Here, unlike the aforementioned dramedies, the lead character starts out as a likeable and engaging presence. Unfortunately, his journey becomes increasingly ridiculous and bombastic up until its sweet denouement. David’s questionable antics turn him from a humanistic man-child to a well-meaning stalker. With each baffling twist and turn, the movie steadily loses its dry wit and quaint tone. Despite the overt cheesiness, the dramatic moments elevate this otherwise forgettable remake. Despite the bizarre situation, David’s motivations make for Delivery Man‘s most touching sequences. David, taking care of a young Down syndrome sufferer, becomes a good samaritan. These wordless scenes lend heart and intelligence to this wacky dramedy. Despite its charming sheen, the hit-and-miss humour restrains it. Vaughn’s sarcastic veneer elevates the derivative one-liners and ludicrous slapstick gags. His situation, illustrated by Vaughn’s zany facial expressions and enthusiasm, is made whole by Scott’s kinetic and enlightening comedic timing. As an improv vs. staged gag Hollywood comedy (like most nowadays), the pithy dialogue far outweighs the repetitive physical hijinks. Vaughn is, yet again, playing himself. Despite his overt charisma and rat-tat-tat delivery, he’s embodying yet another spoiled and down-trodden man-child. Learning important life lessons whilst maturing into a responsible individual, Vaughn can play this role in his sleep.
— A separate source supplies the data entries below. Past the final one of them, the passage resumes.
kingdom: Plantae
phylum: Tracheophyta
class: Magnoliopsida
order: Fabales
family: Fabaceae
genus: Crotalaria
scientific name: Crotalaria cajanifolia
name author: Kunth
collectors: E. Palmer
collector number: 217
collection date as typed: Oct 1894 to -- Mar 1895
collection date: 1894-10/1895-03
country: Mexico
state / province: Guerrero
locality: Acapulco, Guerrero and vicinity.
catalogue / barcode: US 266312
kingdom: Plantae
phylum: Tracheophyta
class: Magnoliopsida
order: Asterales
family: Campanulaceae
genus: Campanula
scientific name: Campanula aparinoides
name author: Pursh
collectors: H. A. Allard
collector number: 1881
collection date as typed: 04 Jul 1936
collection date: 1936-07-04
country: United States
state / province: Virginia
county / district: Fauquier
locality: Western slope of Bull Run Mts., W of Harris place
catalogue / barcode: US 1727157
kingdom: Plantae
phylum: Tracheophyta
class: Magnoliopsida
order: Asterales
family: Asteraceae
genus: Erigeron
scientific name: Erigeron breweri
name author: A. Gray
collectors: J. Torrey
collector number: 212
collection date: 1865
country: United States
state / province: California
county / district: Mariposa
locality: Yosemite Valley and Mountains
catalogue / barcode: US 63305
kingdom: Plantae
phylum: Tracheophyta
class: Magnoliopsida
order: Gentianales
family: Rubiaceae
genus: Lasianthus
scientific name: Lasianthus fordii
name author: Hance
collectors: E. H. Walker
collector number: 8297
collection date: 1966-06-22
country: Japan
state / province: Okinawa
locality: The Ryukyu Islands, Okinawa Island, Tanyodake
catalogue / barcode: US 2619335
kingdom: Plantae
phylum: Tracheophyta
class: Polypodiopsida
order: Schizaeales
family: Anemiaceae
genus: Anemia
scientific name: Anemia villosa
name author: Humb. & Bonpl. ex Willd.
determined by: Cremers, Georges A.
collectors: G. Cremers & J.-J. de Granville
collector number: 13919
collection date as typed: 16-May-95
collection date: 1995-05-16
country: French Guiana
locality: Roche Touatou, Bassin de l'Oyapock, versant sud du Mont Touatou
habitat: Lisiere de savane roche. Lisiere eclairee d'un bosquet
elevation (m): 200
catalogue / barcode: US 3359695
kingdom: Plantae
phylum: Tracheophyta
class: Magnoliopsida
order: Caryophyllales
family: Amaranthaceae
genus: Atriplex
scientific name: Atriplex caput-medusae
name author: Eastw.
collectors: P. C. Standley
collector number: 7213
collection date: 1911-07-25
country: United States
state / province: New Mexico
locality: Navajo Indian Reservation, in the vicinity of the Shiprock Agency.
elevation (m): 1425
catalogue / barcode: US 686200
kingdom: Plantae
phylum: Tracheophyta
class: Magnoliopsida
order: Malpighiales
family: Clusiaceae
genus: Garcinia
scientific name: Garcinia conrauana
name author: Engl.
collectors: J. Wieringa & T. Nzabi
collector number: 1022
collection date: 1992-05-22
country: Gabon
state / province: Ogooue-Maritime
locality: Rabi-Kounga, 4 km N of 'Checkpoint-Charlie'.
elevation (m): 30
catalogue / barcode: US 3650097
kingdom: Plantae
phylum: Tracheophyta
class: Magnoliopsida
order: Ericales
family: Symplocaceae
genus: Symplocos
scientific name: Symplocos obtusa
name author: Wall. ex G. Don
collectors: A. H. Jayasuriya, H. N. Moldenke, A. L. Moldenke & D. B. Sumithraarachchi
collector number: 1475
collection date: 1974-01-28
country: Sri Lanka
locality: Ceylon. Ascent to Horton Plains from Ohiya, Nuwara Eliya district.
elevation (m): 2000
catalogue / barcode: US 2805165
Thankfully, the supporting characters save certain scenes. Pratt excels as David’s goofy and unprofessional lawyer. His magnetic screen presence, made whole via Parks and Recreation, boosts this sympathetic and engaging foil. Smulders, known for How I Met your Mother and The Avengers, provides an enjoyable performance as David’s better half.
Despite the obvious issues, Delivery Man is a well-intentioned and charming holiday hit. Vaughn – despite his poor run of comedies including The Dilemma, The Watch, and The Internship – elevates the conventional material. This remake, though unnecessary, becomes a refreshing and comforting flick out-matching most modern Hollywood comedies.